El segundo caso es más fácil de contestar: como el cine no es un privilegio, la expedita elección del espectador habla por sí sola. En cambio, el cinéfilo, al igual que las tendencias actuales de moda, los nuevos poetas o los compositores clásicos actuales, vivirá en un continuo desengaño moral sobre la naturaleza de la disciplina. La mente creativa se encarcela en sí misma en una insatisfacción sentimentalista y una búsqueda identitaria propia y atemporal.
Suena moderno, ¿no? Pues spoiler: no. Cualquier individuo artístico histórico que no encaje con el encanto de lo profílmico o lo fílmico, tiene esas mismas dudas. El cinéfilo o ‘’cine-adicto’’ no será más que otro loco (de los bastantes que ya tenemos en esta roca flotante) que busca desalojar sus aspiraciones y temores intentando imitar algo externo e invariable a nosotros: la realidad. Dejemos de buscar algo a lo que culpar, a algo para colgar
Los trapos que nosotros no queremos limpiar.
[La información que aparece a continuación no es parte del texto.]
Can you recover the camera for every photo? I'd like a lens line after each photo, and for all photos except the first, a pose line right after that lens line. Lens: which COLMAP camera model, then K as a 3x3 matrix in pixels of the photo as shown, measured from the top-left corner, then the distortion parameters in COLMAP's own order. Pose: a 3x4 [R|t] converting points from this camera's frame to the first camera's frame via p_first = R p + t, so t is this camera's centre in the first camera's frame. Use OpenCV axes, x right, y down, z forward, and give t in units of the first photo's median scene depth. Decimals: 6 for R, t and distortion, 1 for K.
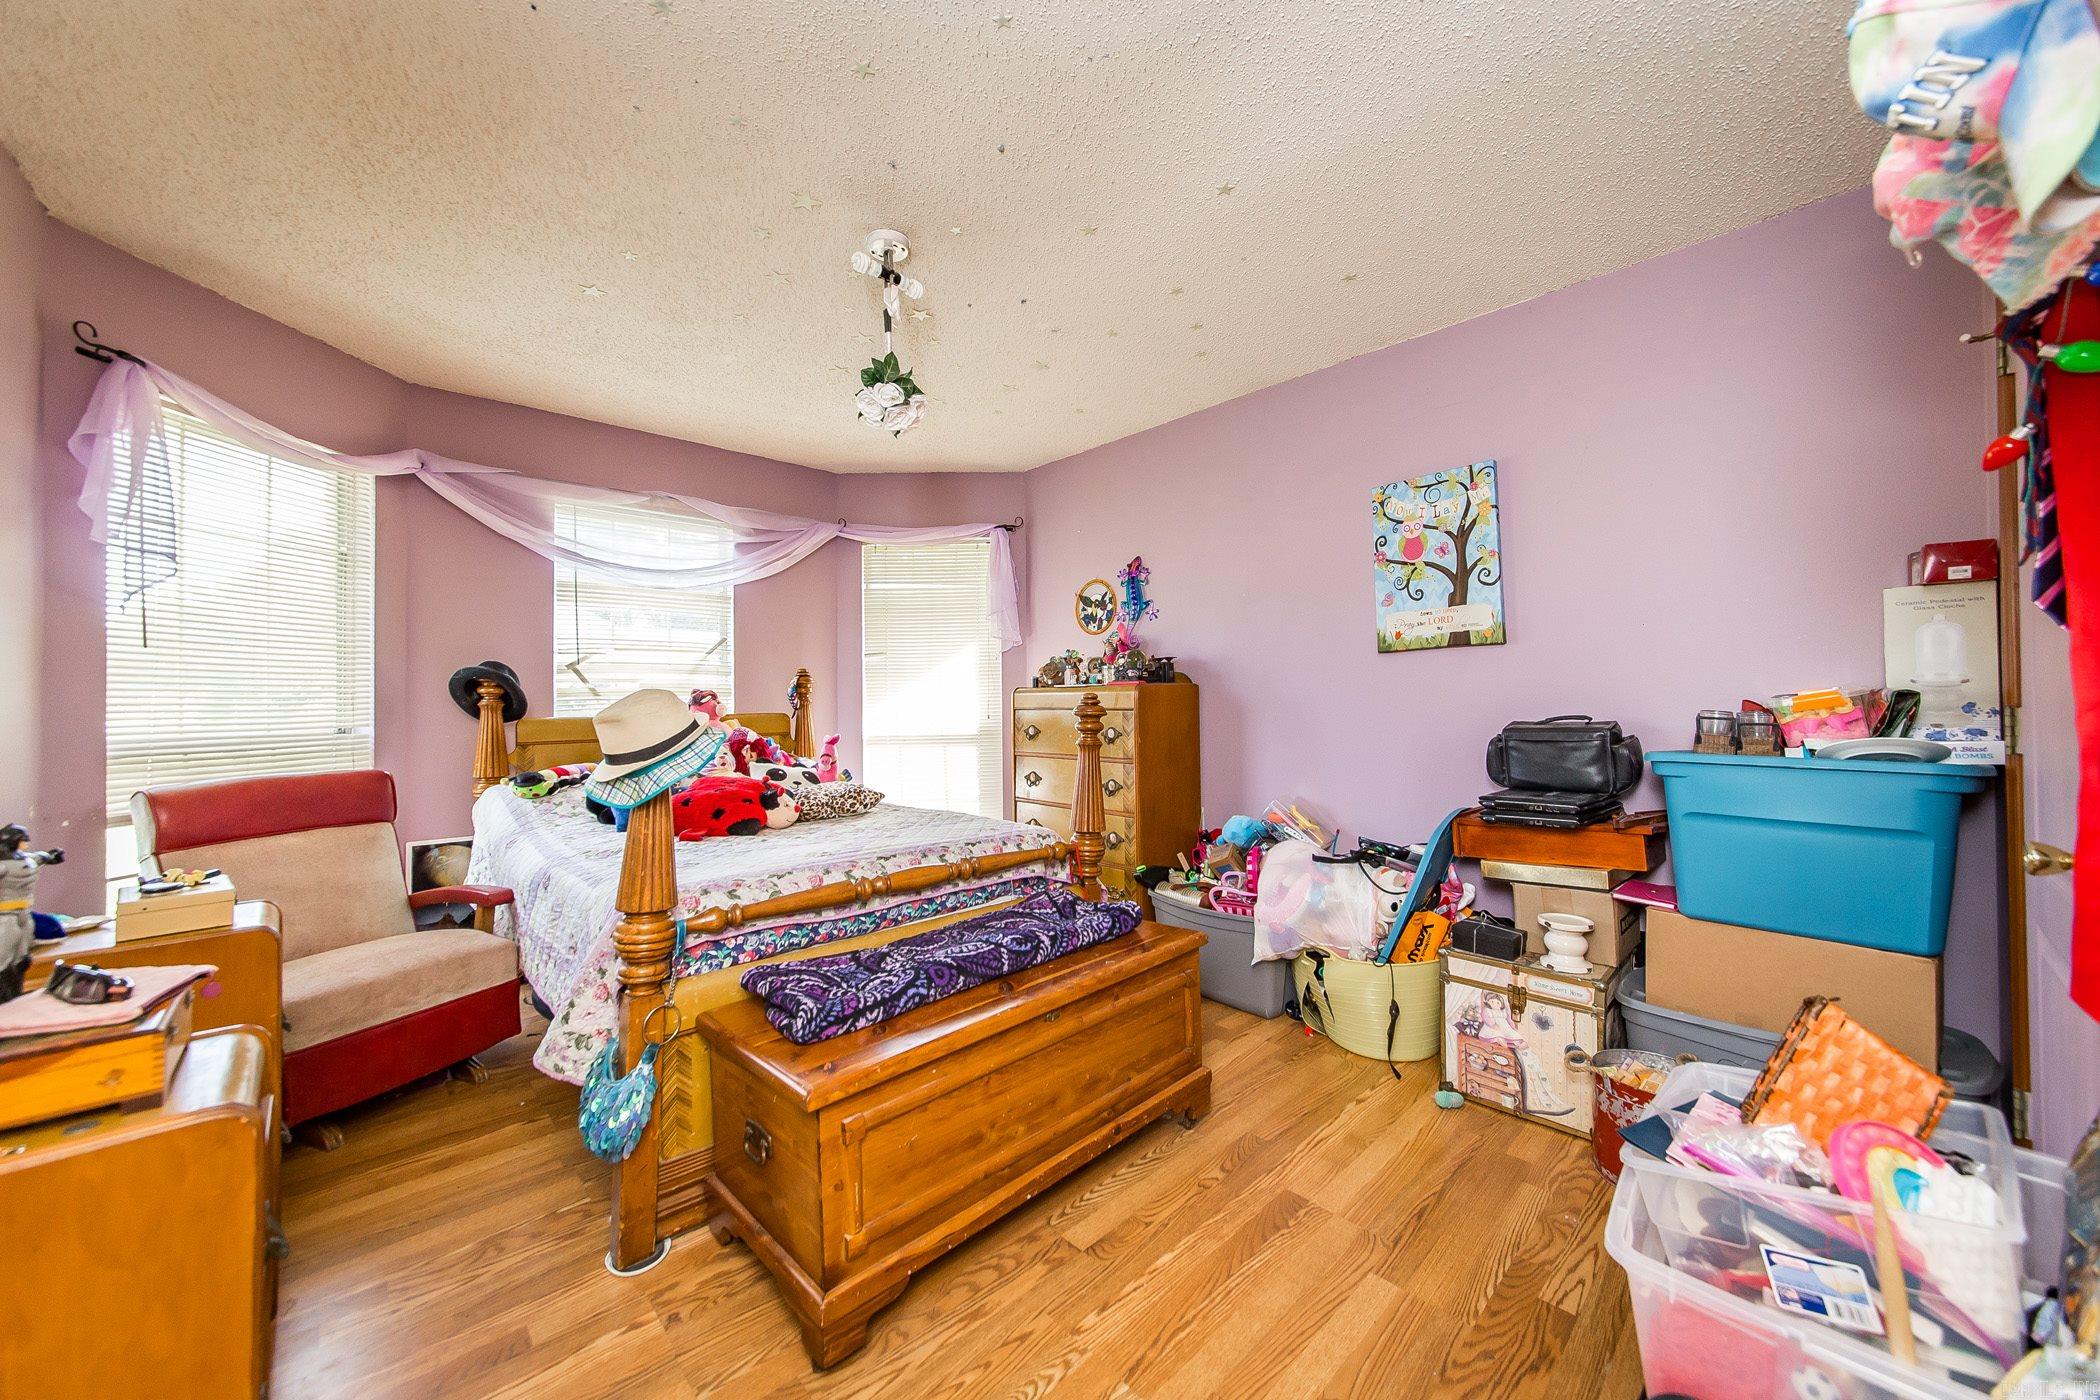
lens RADIAL K [[760.8, 0, 1044.3], [0, 760.8, 696.8], [0, 0, 1]] dist [-0.000776, -0.000058]
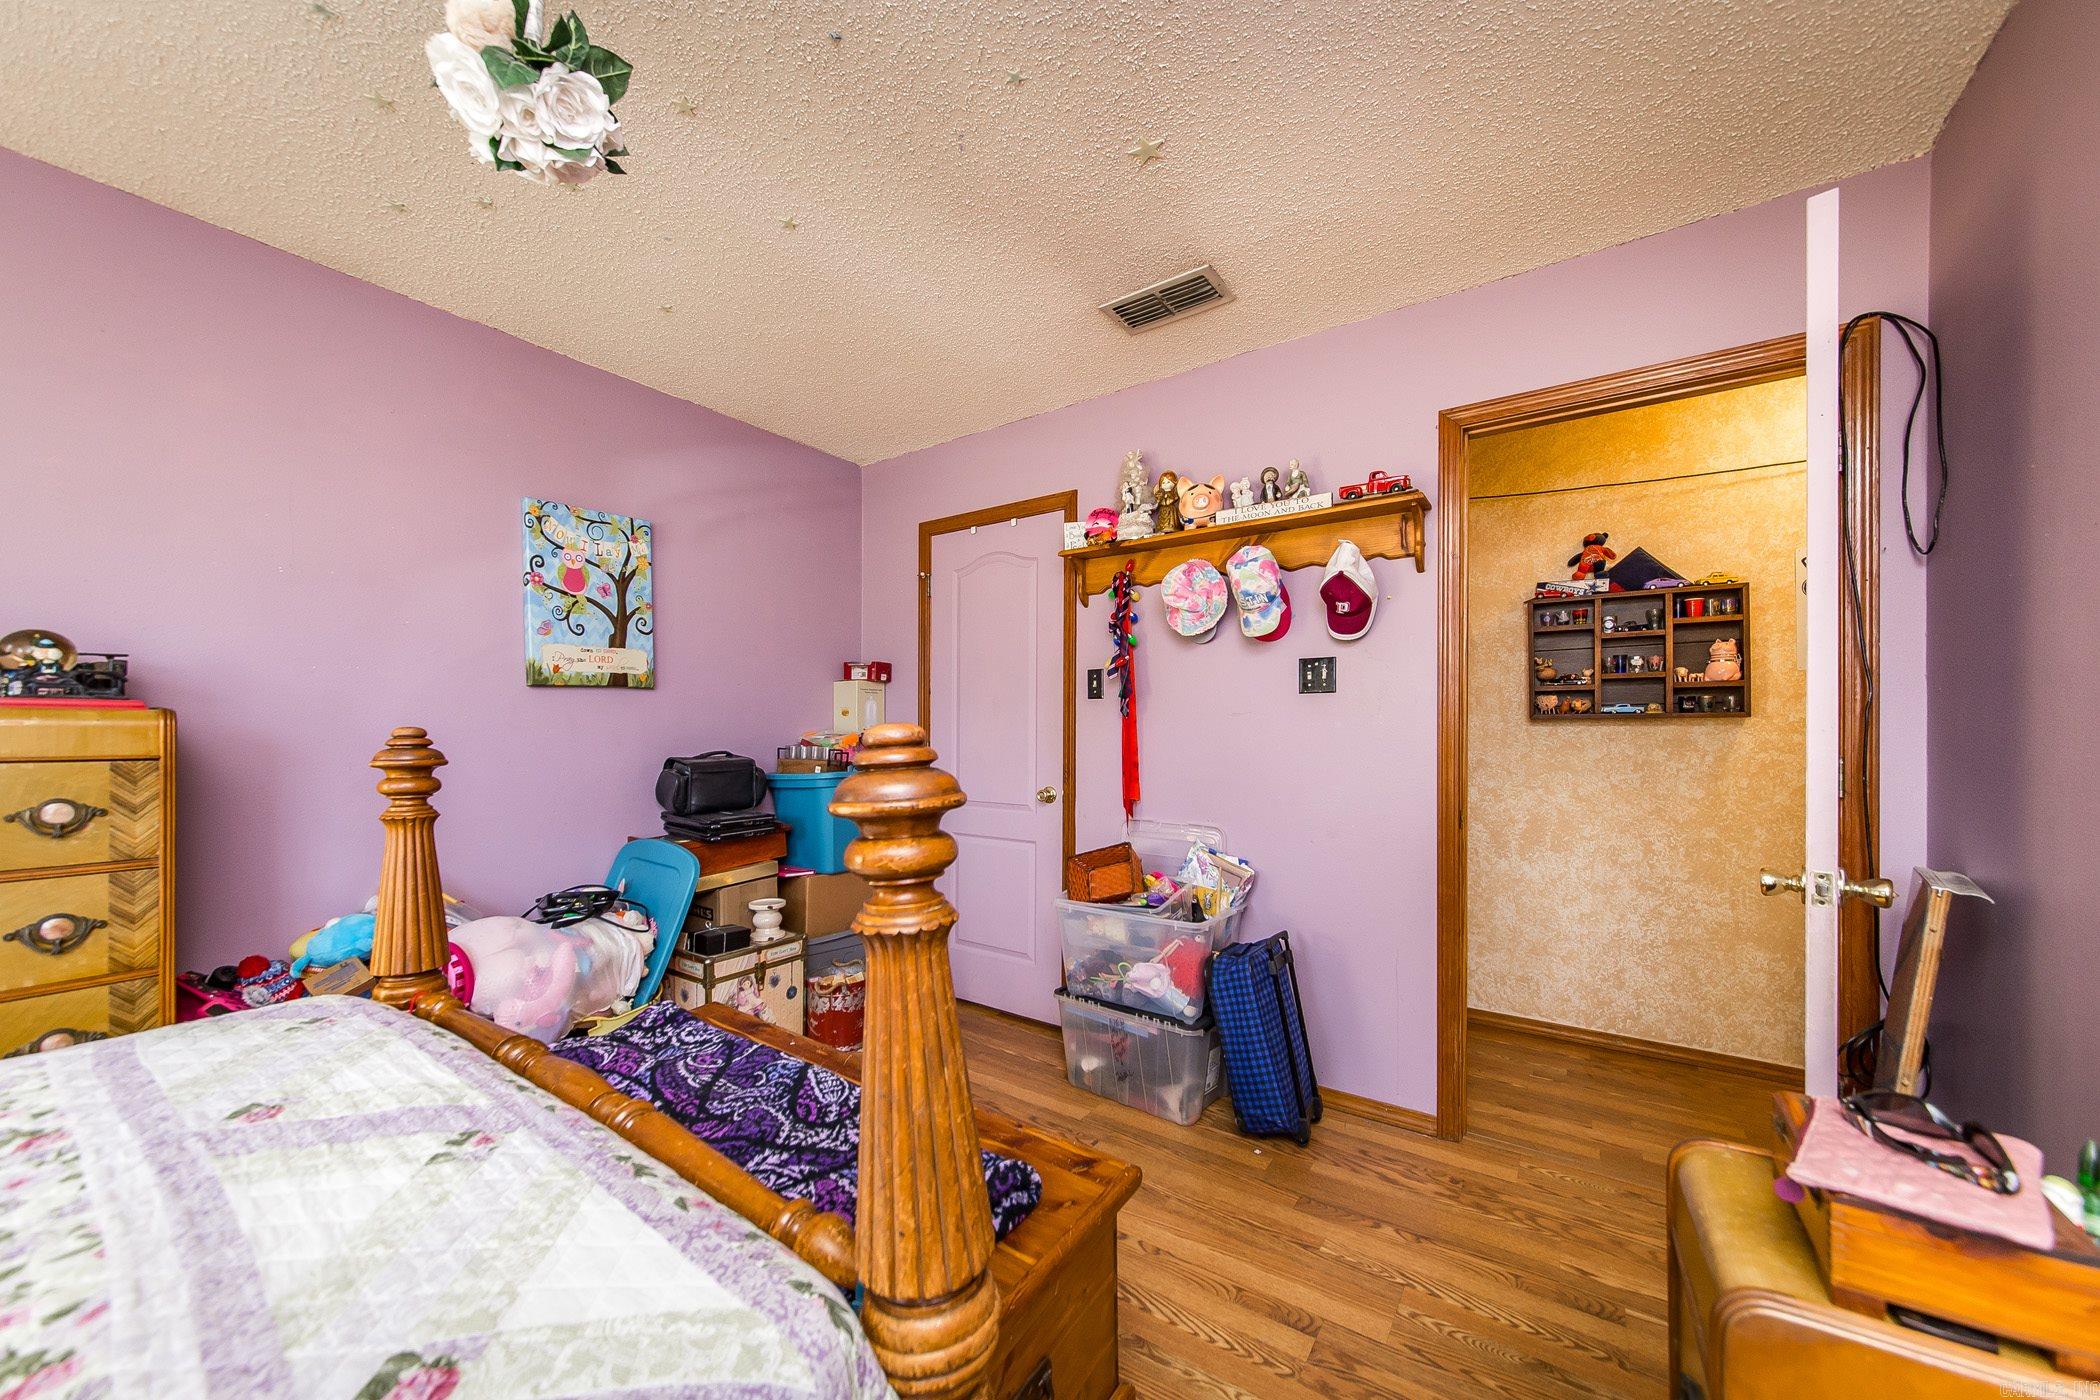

E irónicamente, el cine no crece en nosotros y somos la culpa de cómo evoluciona. Es una corriente en continua expansión en función de las exigencias que se forjan en el intercambio de intereses entre el emisor y el receptor. Tal y como finaliza el libro <<Contra la Cinefilia>> de Monroy: ‘’Está bien amar al cine, pero no hay que confundirlo con el amor de una madre’’.